RoleVoter and AuthenticatedVoter are the two voters used by the default access decision manager. DepartmentRoleVoter is the custom voter. When a request needs to be authorized based on URL, a FilterInvocation object will be passed to DepartmentRoleVoter. In theory, DepartmentRoleVoter can extract the department code from the URL, and make an access decision based on the department, the required role (obtained from ConfigAttribute) and the user's roles (obtained from Authentication). The problem with this approach is that the department code must always appear at a fixed location of the URL (e.g. /dept/{dept}/**); otherwise we won't be able to extract the department code.

Approach 2: secure controller methods using @PreAuthorize.

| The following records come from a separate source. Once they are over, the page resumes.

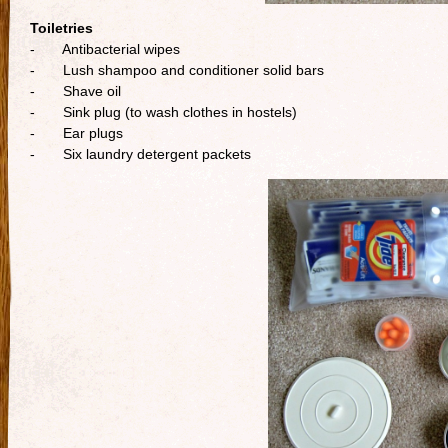
Toiletries
- Antibacterial wipes
- Lush shampoo and conditioner solid bars
- Shave oil
- Sink plug (to wash clothes in hostels)
- Ear plugs
- Six laundry detergent packets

First of all, add the CGLIB2 dependency to the project:

<dependency>
    <groupId>cglib</groupId>
    <artifactId>cglib</artifactId>
    <version>2.2</version>
</dependency>

Add <global-method-security> to <servlet-name>-servlet.xml as follows:

<security:global-method-security pre-post-annotations="enabled" />

Note that to secure controllers, <global-method-security> has to be added to <servlet-name>-servlet.xml, not applicationContext.xml as these two files are not merged (and AOP has to be declared in each or something like that). The difference between pre-post-annotations and secured-annotations is that @PreAuthorize supports SpEL while @Secure can only check simple roles.

Secure the controller method as shown in the following example:

@PreAuthorize("hasRole('DEPT_ROLE_ADMIN_' + #dept)")
@RequestMapping("/dept/{dept}/admin/home.html")
public String admin( @PathVariable("dept") String dept, ModelMap models )
{
    models.addAttribute( "dept", dept );
    return "department/admin/home";
}

This approach has some obvious advantages over the previous approach: no custom access decision manager required, much easier coding (SpEL vs. Voter, and department code extraction with @PathVariable). The only downside is that the performance may not be as good.